■ **Article**:
┏━━

Exercise 6.2.4

Question

Review Exercise 5.2.8 which includes the definition for a uniformly differentiable function. Use the results discussed in Section 2 to show that if $f$ is uniformly differentiable, then $f^{\prime}$ is continuous.

Ulisse Mini · Accepted Answer

The definition of $f$ being uniformly differentiable tells us: for every $𝜖 > 0$ there exists a $δ > 0$ such that

| \frac{f (x) - f (y)}{x - y} - f^{'} (y) | < 𝜖 whenever 0 < | x - y | < δ

We can use this to show continuity of $f^{'}$ via a triangle inequality and exploiting the symmetry in $x, y$ .

┗━━

■ **Excerpted records**:

┏━━

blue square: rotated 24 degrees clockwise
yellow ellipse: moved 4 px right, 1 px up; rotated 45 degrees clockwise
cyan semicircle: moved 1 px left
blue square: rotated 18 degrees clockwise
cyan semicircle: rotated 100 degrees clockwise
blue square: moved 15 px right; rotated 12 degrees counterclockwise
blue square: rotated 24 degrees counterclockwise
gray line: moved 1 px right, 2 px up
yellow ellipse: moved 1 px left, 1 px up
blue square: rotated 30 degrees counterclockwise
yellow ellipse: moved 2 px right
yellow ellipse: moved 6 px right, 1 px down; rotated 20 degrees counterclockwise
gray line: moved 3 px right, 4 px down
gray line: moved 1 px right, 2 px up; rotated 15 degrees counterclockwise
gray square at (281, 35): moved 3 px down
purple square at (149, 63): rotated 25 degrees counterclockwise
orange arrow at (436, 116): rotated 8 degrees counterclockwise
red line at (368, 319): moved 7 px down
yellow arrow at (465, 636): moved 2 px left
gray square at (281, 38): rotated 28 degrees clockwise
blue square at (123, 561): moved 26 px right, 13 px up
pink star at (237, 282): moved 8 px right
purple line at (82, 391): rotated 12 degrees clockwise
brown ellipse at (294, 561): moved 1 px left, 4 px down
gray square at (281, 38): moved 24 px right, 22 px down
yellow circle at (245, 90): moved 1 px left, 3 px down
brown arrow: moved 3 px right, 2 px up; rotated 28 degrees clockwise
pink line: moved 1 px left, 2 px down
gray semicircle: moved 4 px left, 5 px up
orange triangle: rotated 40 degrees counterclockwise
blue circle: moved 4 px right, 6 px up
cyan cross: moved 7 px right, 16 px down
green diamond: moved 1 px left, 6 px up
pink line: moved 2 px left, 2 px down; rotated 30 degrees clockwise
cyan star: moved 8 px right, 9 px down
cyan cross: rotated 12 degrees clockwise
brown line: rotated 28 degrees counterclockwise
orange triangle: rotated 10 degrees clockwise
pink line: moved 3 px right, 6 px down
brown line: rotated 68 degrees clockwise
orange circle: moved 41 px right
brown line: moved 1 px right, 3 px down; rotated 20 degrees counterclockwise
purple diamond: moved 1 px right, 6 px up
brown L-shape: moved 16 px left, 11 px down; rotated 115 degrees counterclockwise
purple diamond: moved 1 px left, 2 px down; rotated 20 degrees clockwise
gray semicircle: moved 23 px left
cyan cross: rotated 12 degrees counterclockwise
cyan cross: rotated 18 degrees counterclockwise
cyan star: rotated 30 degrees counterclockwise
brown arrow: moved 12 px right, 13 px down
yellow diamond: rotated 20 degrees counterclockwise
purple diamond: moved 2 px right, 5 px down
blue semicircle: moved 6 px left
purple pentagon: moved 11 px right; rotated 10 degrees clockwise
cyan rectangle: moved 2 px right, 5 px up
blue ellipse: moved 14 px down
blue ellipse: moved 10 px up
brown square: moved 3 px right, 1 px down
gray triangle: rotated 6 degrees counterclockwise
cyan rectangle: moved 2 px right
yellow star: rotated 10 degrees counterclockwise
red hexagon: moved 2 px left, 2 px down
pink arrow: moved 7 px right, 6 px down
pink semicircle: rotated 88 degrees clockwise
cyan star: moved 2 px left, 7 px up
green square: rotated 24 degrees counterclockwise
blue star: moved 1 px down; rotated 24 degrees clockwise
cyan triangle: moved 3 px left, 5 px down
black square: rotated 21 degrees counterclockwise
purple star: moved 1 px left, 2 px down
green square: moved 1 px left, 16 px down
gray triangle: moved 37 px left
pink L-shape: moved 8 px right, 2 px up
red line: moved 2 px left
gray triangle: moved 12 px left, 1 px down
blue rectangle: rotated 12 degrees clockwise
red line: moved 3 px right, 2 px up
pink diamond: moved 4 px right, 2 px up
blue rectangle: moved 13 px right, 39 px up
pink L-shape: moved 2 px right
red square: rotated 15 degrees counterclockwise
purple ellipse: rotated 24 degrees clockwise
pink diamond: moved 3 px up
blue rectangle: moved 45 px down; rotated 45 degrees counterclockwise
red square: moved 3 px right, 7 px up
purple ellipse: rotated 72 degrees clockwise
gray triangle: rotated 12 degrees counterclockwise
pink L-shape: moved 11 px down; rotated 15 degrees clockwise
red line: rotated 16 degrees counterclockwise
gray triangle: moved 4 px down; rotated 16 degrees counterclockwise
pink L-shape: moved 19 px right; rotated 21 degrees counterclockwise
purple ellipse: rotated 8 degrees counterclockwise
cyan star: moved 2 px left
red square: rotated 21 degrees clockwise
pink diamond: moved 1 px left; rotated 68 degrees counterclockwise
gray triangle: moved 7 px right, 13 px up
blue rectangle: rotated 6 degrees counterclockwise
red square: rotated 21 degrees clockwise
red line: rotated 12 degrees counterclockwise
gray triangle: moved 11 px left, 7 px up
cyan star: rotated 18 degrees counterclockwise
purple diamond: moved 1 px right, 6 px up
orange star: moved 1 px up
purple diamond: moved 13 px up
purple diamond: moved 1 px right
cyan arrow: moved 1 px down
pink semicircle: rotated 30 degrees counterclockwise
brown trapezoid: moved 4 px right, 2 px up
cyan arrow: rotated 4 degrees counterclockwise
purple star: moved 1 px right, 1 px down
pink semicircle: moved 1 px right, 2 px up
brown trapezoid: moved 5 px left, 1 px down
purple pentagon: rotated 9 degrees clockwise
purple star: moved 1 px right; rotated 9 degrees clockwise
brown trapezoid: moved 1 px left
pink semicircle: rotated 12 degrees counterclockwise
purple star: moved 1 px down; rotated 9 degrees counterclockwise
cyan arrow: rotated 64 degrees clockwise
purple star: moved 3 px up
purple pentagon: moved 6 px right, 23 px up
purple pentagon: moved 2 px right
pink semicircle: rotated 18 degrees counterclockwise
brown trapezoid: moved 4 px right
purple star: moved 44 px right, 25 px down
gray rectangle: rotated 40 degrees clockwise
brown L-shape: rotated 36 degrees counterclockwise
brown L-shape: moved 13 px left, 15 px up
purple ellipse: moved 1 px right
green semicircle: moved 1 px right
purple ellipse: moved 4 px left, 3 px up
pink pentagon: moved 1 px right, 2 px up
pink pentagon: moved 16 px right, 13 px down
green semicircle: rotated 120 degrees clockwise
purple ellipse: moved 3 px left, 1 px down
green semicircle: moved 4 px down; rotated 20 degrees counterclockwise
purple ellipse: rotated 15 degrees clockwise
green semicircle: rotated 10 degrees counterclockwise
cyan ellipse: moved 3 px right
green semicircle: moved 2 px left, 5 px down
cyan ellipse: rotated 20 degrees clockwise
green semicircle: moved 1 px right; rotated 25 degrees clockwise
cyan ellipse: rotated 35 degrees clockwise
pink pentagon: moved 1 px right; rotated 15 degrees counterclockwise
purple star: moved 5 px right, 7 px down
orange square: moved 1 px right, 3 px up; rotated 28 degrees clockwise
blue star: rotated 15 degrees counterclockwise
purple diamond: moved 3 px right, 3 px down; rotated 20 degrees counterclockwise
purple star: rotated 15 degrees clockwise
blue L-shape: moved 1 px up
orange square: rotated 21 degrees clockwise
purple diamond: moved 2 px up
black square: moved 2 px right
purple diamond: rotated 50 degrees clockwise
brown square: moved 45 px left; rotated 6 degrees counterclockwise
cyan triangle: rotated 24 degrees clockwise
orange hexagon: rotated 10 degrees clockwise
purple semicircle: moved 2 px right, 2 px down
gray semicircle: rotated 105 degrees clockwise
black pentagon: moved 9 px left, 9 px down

┗━━

■ **Exercise brief**: In the thread on uniformly differentiable functions, copy word for word the passage that opens with the words containing "Review Exercise 5.2.8" and closes with "symmetry in $x, y$ .".

■ **Completed exercise**:
Review Exercise 5.2.8 which includes the definition for a uniformly differentiable function. Use the results discussed in Section 2 to show that if $f$ is uniformly differentiable, then $f^{\prime}$ is continuous.

Ulisse Mini · Accepted Answer

The definition of $f$ being uniformly differentiable tells us: for every $𝜖 > 0$ there exists a $δ > 0$ such that

| \frac{f (x) - f (y)}{x - y} - f^{'} (y) | < 𝜖 whenever 0 < | x - y | < δ

We can use this to show continuity of $f^{'}$ via a triangle inequality and exploiting the symmetry in $x, y$ .